## The input
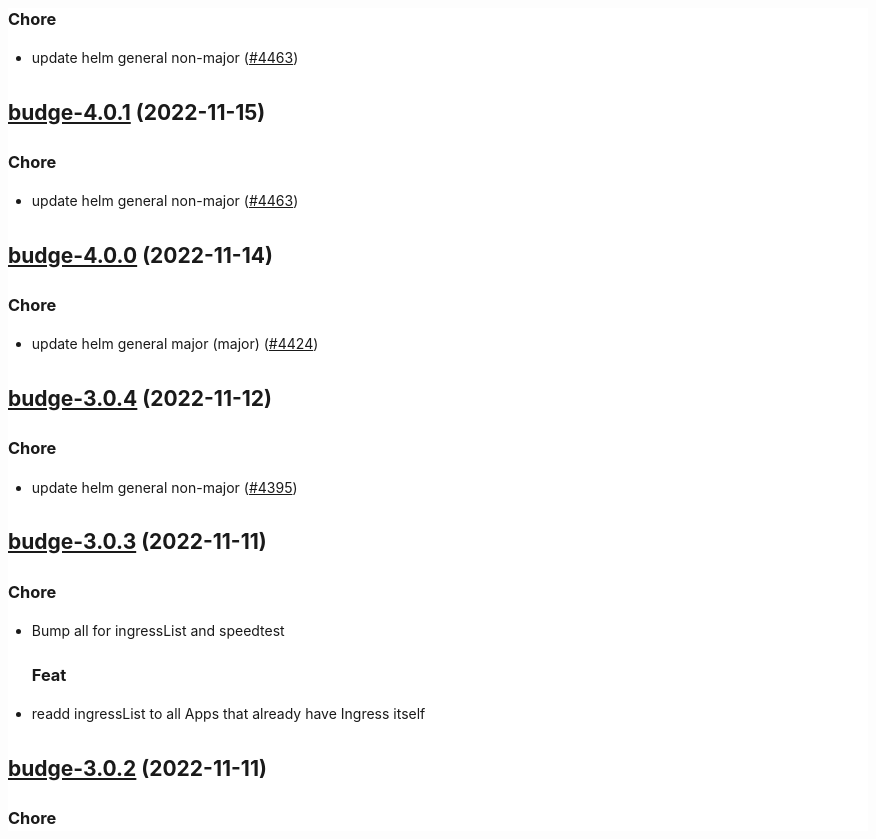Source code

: ### Chore

- update helm general non-major ([#4463](https://github.com/truecharts/charts/issues/4463))
  
  


## [budge-4.0.1](https://github.com/truecharts/charts/compare/budge-4.0.0...budge-4.0.1) (2022-11-15)

### Chore

- update helm general non-major ([#4463](https://github.com/truecharts/charts/issues/4463))
  
  


## [budge-4.0.0](https://github.com/truecharts/charts/compare/budge-3.0.4...budge-4.0.0) (2022-11-14)

### Chore

- update helm general major (major) ([#4424](https://github.com/truecharts/charts/issues/4424))
  
  


## [budge-3.0.4](https://github.com/truecharts/charts/compare/budge-3.0.3...budge-3.0.4) (2022-11-12)

### Chore

- update helm general non-major ([#4395](https://github.com/truecharts/charts/issues/4395))
  
  


## [budge-3.0.3](https://github.com/truecharts/charts/compare/budge-3.0.2...budge-3.0.3) (2022-11-11)

### Chore

- Bump all for ingressList and speedtest
  
  ### Feat

- readd ingressList to all Apps that already have Ingress itself
  
  


## [budge-3.0.2](https://github.com/truecharts/charts/compare/budge-3.0.0...budge-3.0.2) (2022-11-11)

### Chore
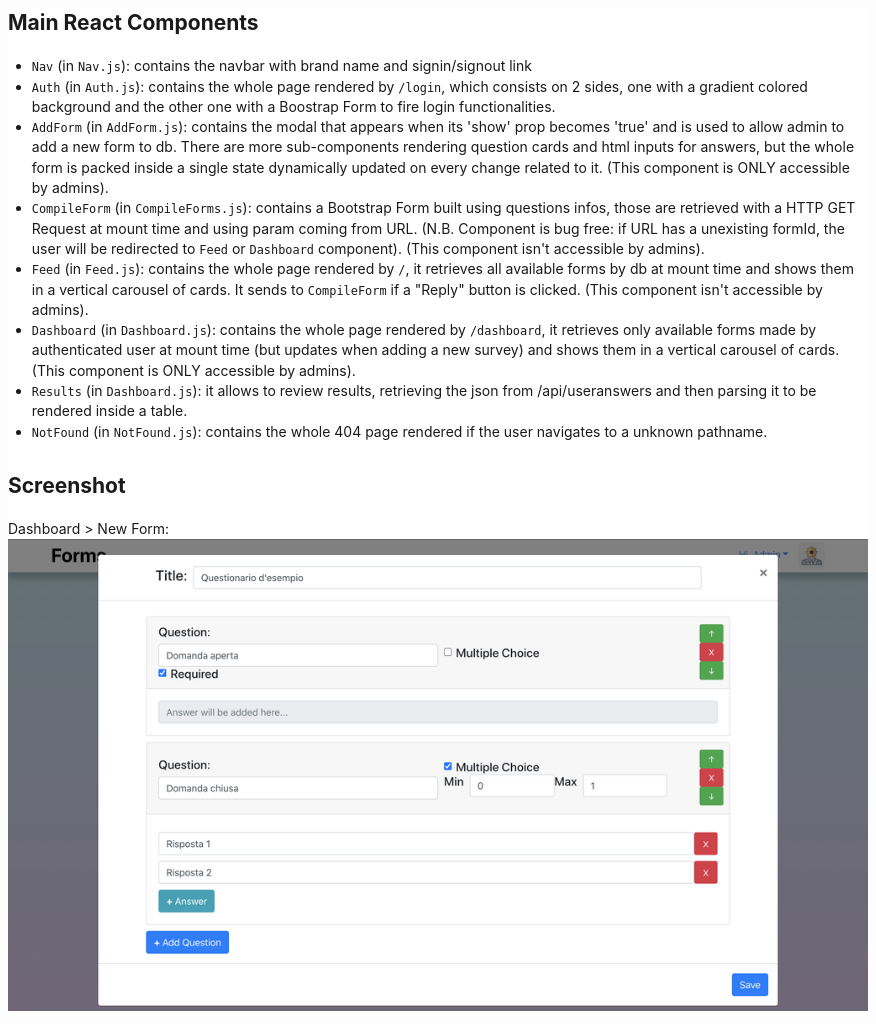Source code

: ## Main React Components

- `Nav` (in `Nav.js`): contains the navbar with brand name and signin/signout link
- `Auth` (in `Auth.js`): contains the whole page rendered by `/login`, which consists on 2 sides, one with a gradient colored background and the other one with a Boostrap Form to fire login functionalities.
- `AddForm` (in `AddForm.js`): contains the modal that appears when its 'show' prop becomes 'true' and is used to allow admin to add a new form to db.
  There are more sub-components rendering question cards and html inputs for answers, but the whole form is packed inside a single state dynamically updated on every change related to it.
  (This component is ONLY accessible by admins).
- `CompileForm` (in `CompileForms.js`): contains a Bootstrap Form built using questions infos, those are retrieved with a HTTP GET Request at mount time and using param coming from URL. (N.B. Component is bug free: if URL has a unexisting formId, the user will be redirected to `Feed` or `Dashboard` component).
  (This component isn't accessible by admins).
- `Feed` (in `Feed.js`): contains the whole page rendered by `/`, it retrieves all available forms by db at mount time and shows them in a vertical carousel of cards. It sends to `CompileForm` if a "Reply" button is clicked.
  (This component isn't accessible by admins).
- `Dashboard` (in `Dashboard.js`): contains the whole page rendered by `/dashboard`, it retrieves only available forms made by authenticated user at mount time (but updates when adding a new survey) and shows them in a vertical carousel of cards.
  (This component is ONLY accessible by admins).
- `Results` (in `Dashboard.js`): it allows to review results, retrieving the json from /api/useranswers and then parsing it to be rendered inside a table.
- `NotFound` (in `NotFound.js`): contains the whole 404 page rendered if the user navigates to a unknown pathname.

## Screenshot

Dashboard > New Form:
![Screenshot](./screenshots/newform.png)
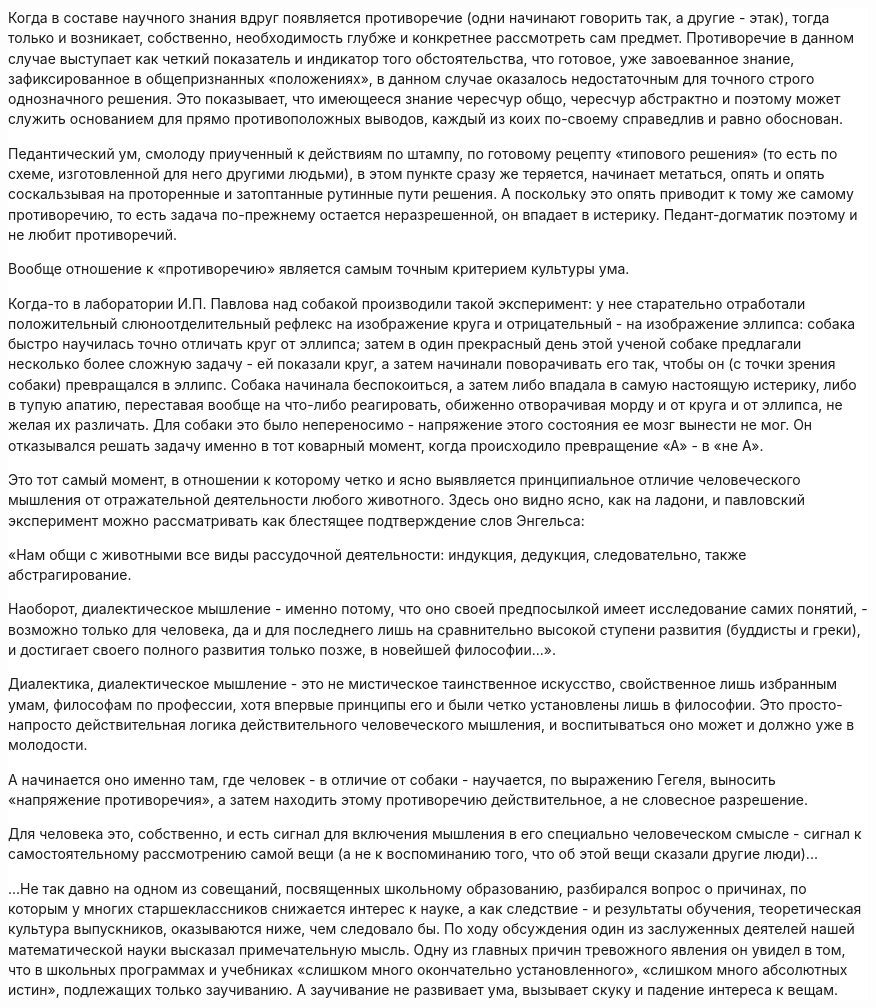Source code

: Когда в составе научного знания вдруг появляется противоречие (одни начинают говорить так, а другие - этак), тогда только и возникает, собственно, необходимость глубже и конкретнее рассмотреть сам предмет. Противоречие в данном случае выступает как четкий показатель и индикатор того обстоятельства, что готовое, уже завоеванное знание, зафиксированное в общепризнанных «положениях», в данном случае оказалось недостаточным для точного строго однозначного решения. Это показывает, что имеющееся знание чересчур общо, чересчур абстрактно и поэтому может служить основанием для прямо противоположных выводов, каждый из коих по-своему справедлив и равно обоснован.

Педантический ум, смолоду приученный к действиям по штампу, по готовому рецепту «типового решения» (то есть по схеме, изготовленной для него другими людьми), в этом пункте сразу же теряется, начинает метаться, опять и опять соскальзывая на проторенные и затоптанные рутинные пути решения. А поскольку это опять приводит к тому же самому противоречию, то есть задача по-прежнему остается неразрешенной, он впадает в истерику. Педант-догматик поэтому и не любит противоречий.

Вообще отношение к «противоречию» является самым точным критерием культуры ума.

Когда-то в лаборатории И.П. Павлова над собакой производили такой эксперимент: у нее старательно отработали положительный слюноотделительный рефлекс на изображение круга и отрицательный - на изображение эллипса: собака быстро научилась точно отличать круг от эллипса; затем в один прекрасный день этой ученой собаке предлагали несколько более сложную задачу - ей показали круг, а затем начинали поворачивать его так, чтобы он (с точки зрения собаки) превращался в эллипс. Собака начинала беспокоиться, а затем либо впадала в самую настоящую истерику, либо в тупую апатию, переставая вообще на что-либо реагировать, обиженно отворачивая морду и от круга и от эллипса, не желая их различать. Для собаки это было непереносимо - напряжение этого состояния ее мозг вынести не мог. Он отказывался решать задачу именно в тот коварный момент, когда происходило превращение «А» - в «не А».

Это тот самый момент, в отношении к которому четко и ясно выявляется принципиальное отличие человеческого мышления от отражательной деятельности любого животного. Здесь оно видно ясно, как на ладони, и павловский эксперимент можно рассматривать как блестящее подтверждение слов Энгельса:

«Нам общи с животными все виды рассудочной деятельности: индукция, дедукция, следовательно, также абстрагирование.

Наоборот, диалектическое мышление - именно потому, что оно своей предпосылкой имеет исследование самих понятий, - возможно только для человека, да и для последнего лишь на сравнительно высокой ступени развития (буддисты и греки), и достигает своего полного развития только позже, в новейшей философии...».

Диалектика, диалектическое мышление - это не мистическое таинственное искусство, свойственное лишь избранным умам, философам по профессии, хотя впервые принципы его и были четко установлены лишь в философии. Это просто-напросто действительная логика действительного человеческого мышления, и воспитываться оно может и должно уже в молодости.

А начинается оно именно там, где человек - в отличие от собаки - научается, по выражению Гегеля, выносить «напряжение противоречия», а затем находить этому противоречию действительное, а не словесное разрешение.

Для человека это, собственно, и есть сигнал для включения мышления в его специально человеческом смысле - сигнал к самостоятельному рассмотрению самой вещи (а не к воспоминанию того, что об этой вещи сказали другие люди)...

...Не так давно на одном из совещаний, посвященных школьному образованию, разбирался вопрос о причинах, по которым у многих старшеклассников снижается интерес к науке, а как следствие - и результаты обучения, теоретическая культура выпускников, оказываются ниже, чем следовало бы. По ходу обсуждения один из заслуженных деятелей нашей математической науки высказал примечательную мысль. Одну из главных причин тревожного явления он увидел в том, что в школьных программах и учебниках «слишком много окончательно установленного», «слишком много абсолютных истин», подлежащих только заучиванию. А заучивание не развивает ума, вызывает скуку и падение интереса к вещам.

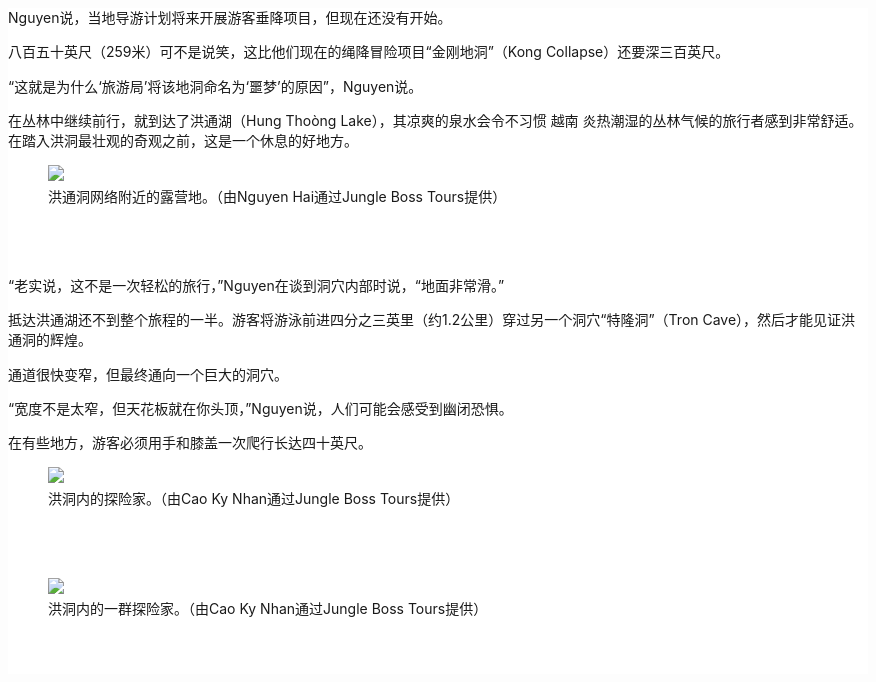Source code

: </p>
<p>
 Nguyen说，当地导游计划将来开展游客垂降项目，但现在还没有开始。
</p>
<p>
 八百五十英尺（259米）可不是说笑，这比他们现在的绳降冒险项目“金刚地洞”（Kong Collapse）还要深三百英尺。
</p>
<p>
 “这就是为什么‘旅游局’将该地洞命名为‘噩梦’的原因”，Nguyen说。
</p>
<p>
 在丛林中继续前行，就到达了洪通湖（Hung Thoòng Lake），其凉爽的泉水会令不习惯
 <ok href="https://www.epochtimes.com/gb/tag/%E8%B6%8A%E5%8D%97.html">
  越南
 </ok>
 炎热潮湿的丛林气候的旅行者感到非常舒适。在踏入洪洞最壮观的奇观之前，这是一个休息的好地方。
</p>
<figure class="wp-caption aligncenter" style="width: 712px">
 <ok href=" https://img.theepochtimes.com/assets/uploads/2023/02/26/Nguyen-Hai-Camp-site-2-1200x674.jpg" rel="noreferrer noopener" target="_blank">
  <img class="" src="https://img.theepochtimes.com/assets/uploads/2023/02/26/Nguyen-Hai-Camp-site-2-1200x674.jpg"/>
 </ok>
 <br/><figcaption class="wp-caption-text">
  洪通洞网络附近的露营地。（由Nguyen Hai通过Jungle Boss Tours提供）
 </figcaption><br/>
</figure><br/>
<p>
 “老实说，这不是一次轻松的旅行，”Nguyen在谈到洞穴内部时说，“地面非常滑。”
</p>
<p>
 抵达洪通湖还不到整个旅程的一半。游客将游泳前进四分之三英里（约1.2公里）穿过另一个洞穴“特隆洞”（Tron Cave），然后才能见证洪通洞的辉煌。
</p>
<p>
 通道很快变窄，但最终通向一个巨大的洞穴。
</p>
<p>
 “宽度不是太窄，但天花板就在你头顶，”Nguyen说，人们可能会感受到幽闭恐惧。
</p>
<p>
 在有些地方，游客必须用手和膝盖一次爬行长达四十英尺。
</p>
<figure class="wp-caption aligncenter" style="width: 451px">
 <ok href=" https://img.theepochtimes.com/assets/uploads/2023/02/26/Cao-Ky-Nhan-Hung-Cave1-1200x1800.jpg" rel="noreferrer noopener" target="_blank">
  <img class="" src="https://img.theepochtimes.com/assets/uploads/2023/02/26/Cao-Ky-Nhan-Hung-Cave1-1200x1800.jpg"/>
 </ok>
 <br/><figcaption class="wp-caption-text">
  洪洞内的探险家。（由Cao Ky Nhan通过Jungle Boss Tours提供）
 </figcaption><br/>
</figure><br/>
<figure class="wp-caption aligncenter" style="width: 600px">
 <ok href=" https://img.theepochtimes.com/assets/uploads/2023/02/26/Cao-Ky-Nhan-Hung-Cave2-1200x800.jpg" rel="noreferrer noopener" target="_blank">
  <img class="" src="https://img.theepochtimes.com/assets/uploads/2023/02/26/Cao-Ky-Nhan-Hung-Cave2-1200x800.jpg"/>
 </ok>
 <br/><figcaption class="wp-caption-text">
  洪洞内的一群探险家。（由Cao Ky Nhan通过Jungle Boss Tours提供）
 </figcaption><br/>
</figure><br/>
<figure class="wp-caption aligncenter" style="width: 600px">
 <ok href=" https://img.theepochtimes.com/assets/uploads/2023/02/26/Cao-Ky-Nhan-Hung-Cave4-1200x800.jpg" rel="noreferrer noopener" target="_blank">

## What the task asks
Reply with the number of lines in the entries that hold the word "Nguyen说", and add no other words.

## Solution to the exercise
3